ABOUT THIS TASK:
Where in the data below does the word "walking" appear? Copy each line that holds it.

INFORMATION:
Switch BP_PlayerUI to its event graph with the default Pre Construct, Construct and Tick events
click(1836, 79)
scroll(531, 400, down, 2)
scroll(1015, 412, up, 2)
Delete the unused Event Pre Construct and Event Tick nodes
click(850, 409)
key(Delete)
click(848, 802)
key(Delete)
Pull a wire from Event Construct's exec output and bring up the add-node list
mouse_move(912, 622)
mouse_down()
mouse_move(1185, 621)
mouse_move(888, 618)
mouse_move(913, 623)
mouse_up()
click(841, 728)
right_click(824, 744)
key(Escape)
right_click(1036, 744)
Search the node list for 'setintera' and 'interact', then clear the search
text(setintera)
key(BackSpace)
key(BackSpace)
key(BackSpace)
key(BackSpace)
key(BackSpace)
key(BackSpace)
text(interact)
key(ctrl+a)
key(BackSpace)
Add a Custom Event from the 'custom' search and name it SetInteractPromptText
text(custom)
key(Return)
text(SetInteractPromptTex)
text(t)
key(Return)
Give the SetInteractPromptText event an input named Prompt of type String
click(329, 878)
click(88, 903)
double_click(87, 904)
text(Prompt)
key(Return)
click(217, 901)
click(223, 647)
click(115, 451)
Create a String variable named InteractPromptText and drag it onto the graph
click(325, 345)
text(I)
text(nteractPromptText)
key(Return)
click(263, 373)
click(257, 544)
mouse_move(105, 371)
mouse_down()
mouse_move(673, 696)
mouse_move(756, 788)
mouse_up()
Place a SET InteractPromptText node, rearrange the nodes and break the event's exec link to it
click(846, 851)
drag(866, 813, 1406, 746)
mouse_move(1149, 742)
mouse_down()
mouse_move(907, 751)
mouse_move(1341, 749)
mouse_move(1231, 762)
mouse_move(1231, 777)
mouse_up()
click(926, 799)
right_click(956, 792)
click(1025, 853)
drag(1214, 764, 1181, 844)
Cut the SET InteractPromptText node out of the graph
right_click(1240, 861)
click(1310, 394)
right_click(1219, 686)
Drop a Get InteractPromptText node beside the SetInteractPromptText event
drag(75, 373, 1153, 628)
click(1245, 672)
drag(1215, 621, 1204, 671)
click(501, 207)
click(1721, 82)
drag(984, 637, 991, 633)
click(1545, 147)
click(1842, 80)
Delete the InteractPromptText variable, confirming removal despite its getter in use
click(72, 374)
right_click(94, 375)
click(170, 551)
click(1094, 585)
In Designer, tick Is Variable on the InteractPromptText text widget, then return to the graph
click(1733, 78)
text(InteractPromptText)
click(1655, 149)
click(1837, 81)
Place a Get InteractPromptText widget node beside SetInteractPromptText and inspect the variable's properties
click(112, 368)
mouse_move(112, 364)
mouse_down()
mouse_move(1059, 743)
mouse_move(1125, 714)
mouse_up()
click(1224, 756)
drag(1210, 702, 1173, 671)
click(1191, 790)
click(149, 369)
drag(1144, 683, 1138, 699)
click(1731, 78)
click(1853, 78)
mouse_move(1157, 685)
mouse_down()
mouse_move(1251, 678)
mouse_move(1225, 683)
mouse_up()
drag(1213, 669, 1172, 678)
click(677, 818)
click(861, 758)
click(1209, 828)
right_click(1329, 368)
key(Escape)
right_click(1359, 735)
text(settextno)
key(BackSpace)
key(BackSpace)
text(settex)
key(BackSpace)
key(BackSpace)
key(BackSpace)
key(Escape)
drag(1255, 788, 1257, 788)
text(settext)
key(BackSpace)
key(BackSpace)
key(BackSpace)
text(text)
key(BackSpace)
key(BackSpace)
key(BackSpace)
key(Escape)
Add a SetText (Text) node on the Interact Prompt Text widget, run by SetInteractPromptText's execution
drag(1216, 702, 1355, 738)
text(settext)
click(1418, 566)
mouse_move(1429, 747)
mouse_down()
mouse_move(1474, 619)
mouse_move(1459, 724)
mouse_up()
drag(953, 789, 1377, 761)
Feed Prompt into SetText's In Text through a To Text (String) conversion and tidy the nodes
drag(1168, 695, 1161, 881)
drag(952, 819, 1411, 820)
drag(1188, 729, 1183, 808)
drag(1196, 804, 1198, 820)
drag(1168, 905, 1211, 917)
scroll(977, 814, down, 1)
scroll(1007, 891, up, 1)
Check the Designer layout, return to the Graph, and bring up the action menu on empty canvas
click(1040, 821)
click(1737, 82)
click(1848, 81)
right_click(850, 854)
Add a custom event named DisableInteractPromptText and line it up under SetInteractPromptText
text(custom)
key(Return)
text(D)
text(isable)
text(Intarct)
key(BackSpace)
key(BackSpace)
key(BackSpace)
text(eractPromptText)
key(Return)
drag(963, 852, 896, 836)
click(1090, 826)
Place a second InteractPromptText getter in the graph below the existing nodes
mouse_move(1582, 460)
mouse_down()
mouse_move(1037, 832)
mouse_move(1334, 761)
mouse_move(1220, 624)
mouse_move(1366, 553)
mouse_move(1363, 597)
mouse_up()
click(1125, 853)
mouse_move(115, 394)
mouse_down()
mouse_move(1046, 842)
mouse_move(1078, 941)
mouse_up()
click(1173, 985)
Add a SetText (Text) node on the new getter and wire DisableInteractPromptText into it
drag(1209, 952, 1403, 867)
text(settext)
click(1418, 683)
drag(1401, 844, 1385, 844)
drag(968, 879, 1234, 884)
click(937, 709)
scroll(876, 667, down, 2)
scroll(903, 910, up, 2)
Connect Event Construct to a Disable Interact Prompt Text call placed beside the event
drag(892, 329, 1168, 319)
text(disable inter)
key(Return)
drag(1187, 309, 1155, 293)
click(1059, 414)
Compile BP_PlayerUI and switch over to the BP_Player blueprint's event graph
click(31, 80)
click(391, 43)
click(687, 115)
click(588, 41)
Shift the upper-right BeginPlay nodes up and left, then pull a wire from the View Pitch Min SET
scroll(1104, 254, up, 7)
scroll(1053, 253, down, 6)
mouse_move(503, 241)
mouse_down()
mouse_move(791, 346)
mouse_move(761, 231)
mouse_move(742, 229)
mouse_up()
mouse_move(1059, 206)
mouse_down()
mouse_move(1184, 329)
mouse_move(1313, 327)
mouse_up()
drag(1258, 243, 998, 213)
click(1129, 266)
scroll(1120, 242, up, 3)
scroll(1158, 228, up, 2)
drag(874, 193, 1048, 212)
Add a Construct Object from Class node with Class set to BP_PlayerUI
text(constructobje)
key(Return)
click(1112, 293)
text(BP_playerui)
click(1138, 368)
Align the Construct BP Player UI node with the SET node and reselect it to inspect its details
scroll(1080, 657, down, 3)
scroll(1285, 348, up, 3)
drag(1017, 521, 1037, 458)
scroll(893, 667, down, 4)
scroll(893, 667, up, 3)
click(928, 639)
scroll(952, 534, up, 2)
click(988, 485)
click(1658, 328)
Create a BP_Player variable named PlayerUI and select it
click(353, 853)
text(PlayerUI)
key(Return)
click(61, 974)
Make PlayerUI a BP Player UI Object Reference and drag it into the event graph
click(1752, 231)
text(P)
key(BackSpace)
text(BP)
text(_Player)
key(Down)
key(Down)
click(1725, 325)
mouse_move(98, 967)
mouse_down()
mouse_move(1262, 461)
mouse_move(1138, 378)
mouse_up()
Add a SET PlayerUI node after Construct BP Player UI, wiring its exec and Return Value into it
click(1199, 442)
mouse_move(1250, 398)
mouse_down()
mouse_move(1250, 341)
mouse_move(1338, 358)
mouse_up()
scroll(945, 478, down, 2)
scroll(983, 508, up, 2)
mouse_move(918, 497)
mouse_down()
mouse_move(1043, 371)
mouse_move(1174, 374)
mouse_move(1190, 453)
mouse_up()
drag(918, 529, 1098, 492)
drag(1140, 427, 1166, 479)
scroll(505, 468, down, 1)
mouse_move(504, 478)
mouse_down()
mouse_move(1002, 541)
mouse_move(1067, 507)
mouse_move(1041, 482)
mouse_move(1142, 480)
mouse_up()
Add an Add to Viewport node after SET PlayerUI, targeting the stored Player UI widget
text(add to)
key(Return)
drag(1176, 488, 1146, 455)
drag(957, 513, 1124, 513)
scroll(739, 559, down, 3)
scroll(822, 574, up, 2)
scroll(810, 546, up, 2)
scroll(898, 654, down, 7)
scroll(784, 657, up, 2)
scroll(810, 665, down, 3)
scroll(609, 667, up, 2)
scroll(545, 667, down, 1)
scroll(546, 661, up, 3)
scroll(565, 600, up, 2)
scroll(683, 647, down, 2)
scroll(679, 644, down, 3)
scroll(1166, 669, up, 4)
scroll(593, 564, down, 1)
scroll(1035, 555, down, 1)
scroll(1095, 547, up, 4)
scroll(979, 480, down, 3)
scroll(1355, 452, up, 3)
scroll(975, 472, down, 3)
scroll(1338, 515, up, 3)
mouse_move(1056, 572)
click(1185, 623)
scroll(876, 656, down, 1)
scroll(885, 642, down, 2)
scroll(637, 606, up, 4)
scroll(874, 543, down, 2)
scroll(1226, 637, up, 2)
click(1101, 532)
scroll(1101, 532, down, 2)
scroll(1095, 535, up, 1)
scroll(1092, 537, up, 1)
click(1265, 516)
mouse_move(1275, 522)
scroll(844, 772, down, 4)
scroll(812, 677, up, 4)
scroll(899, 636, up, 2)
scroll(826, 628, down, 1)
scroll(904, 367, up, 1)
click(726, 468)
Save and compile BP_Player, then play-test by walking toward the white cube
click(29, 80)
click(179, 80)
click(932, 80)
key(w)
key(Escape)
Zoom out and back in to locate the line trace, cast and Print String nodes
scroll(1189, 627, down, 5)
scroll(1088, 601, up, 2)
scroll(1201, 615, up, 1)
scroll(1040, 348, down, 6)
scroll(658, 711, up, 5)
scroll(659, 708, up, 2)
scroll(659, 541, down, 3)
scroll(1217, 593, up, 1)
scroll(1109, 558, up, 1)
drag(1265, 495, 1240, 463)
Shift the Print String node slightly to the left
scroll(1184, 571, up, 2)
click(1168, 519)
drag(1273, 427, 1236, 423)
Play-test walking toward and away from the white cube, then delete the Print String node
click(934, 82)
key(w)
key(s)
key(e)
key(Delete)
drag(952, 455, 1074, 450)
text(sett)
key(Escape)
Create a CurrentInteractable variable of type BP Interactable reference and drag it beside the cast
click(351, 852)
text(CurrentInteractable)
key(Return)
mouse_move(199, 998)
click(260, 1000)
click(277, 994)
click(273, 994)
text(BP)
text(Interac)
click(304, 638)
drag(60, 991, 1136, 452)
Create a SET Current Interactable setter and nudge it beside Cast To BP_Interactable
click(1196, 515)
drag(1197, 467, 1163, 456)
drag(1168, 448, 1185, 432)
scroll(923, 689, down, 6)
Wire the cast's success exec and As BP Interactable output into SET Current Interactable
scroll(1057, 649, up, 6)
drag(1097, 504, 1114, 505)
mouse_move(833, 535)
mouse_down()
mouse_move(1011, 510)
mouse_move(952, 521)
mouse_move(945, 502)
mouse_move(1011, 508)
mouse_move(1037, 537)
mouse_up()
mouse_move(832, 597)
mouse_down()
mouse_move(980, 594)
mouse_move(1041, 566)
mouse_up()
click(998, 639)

WRITTEN ANSWER:
Save and compile BP_Player, then play-test by walking toward the white cube
Play-test walking toward and away from the white cube, then delete the Print String node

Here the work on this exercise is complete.